* [EXERCISE]
What lines of the data below include the word "index"? Report them by copying each.

PROVIDED ENTRIES START

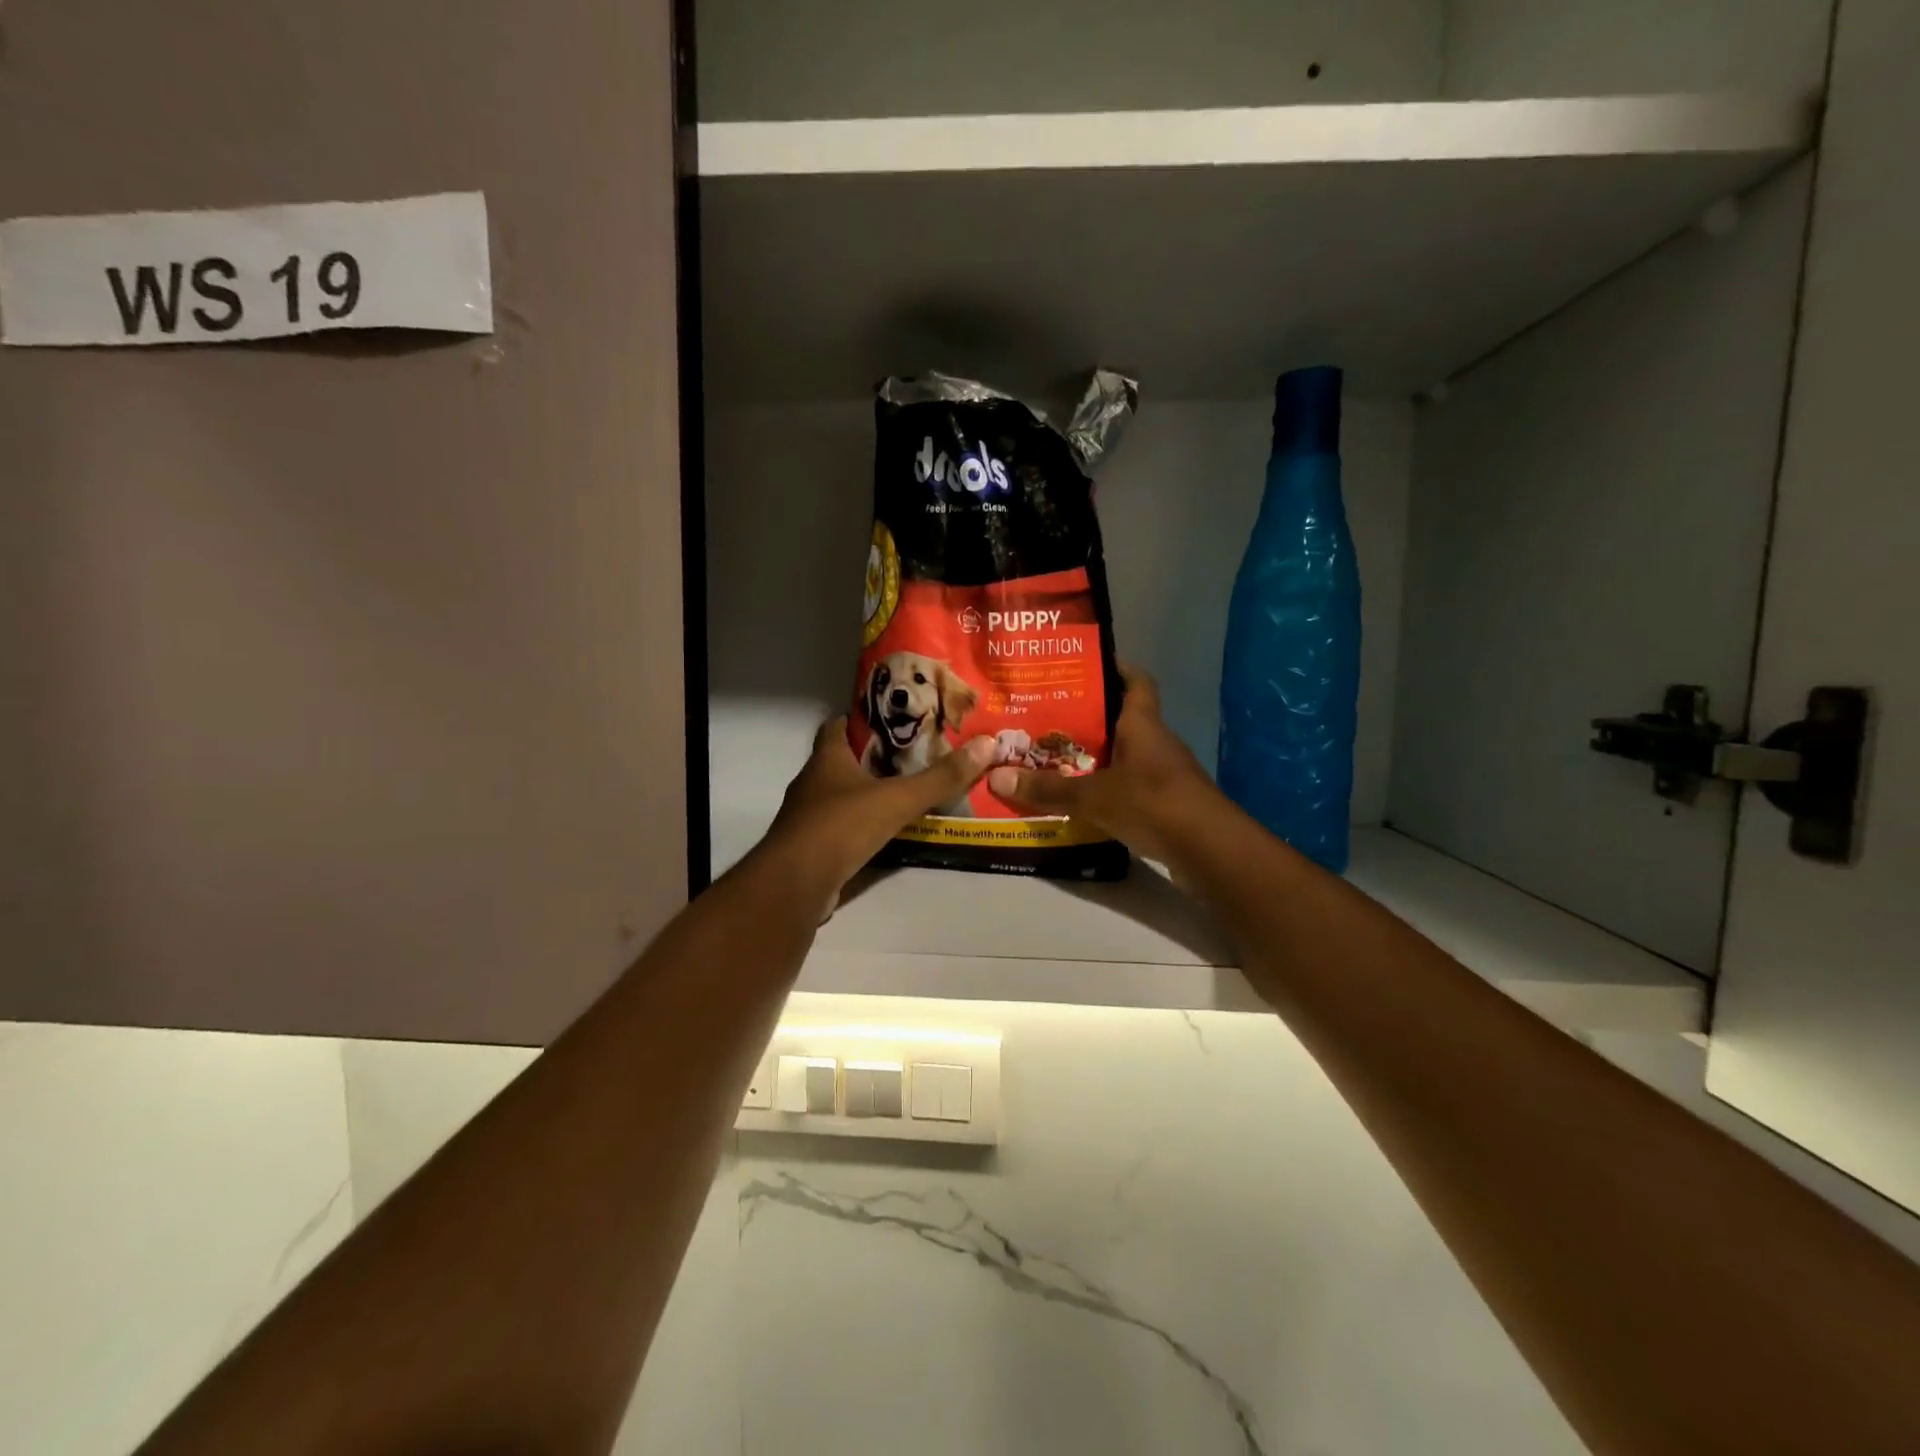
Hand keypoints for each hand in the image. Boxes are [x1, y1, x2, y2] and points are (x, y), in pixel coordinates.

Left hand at [760, 718, 995, 896]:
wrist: (795, 885)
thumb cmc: (841, 827)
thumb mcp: (897, 798)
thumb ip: (941, 777)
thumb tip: (987, 744)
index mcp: (826, 759)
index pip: (838, 725)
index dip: (862, 719)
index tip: (896, 719)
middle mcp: (813, 782)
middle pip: (844, 761)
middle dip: (875, 758)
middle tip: (916, 755)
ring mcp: (809, 817)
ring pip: (843, 796)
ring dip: (870, 794)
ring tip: (909, 792)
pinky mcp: (812, 848)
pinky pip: (842, 828)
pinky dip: (863, 827)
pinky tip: (889, 832)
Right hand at [987, 668, 1224, 863]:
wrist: (1210, 851)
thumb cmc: (1153, 804)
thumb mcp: (1093, 796)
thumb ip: (1048, 788)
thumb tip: (996, 776)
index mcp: (1143, 725)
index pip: (1136, 681)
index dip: (1116, 668)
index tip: (1086, 665)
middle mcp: (1156, 743)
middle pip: (1122, 720)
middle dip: (1088, 719)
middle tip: (1047, 719)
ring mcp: (1164, 774)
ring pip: (1124, 756)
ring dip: (1095, 758)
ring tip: (1053, 759)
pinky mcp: (1166, 804)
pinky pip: (1129, 787)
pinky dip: (1106, 790)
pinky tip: (1079, 800)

PROVIDED ENTRIES END

* [RESPONSE BOX]
index mcp: (826, 759)
index pip: (838, 725)
index dip: (862, 719)
index tip: (896, 719)
index mcp: (1143, 725)
index pip: (1136, 681)
index dip: (1116, 668)
index tip: (1086, 665)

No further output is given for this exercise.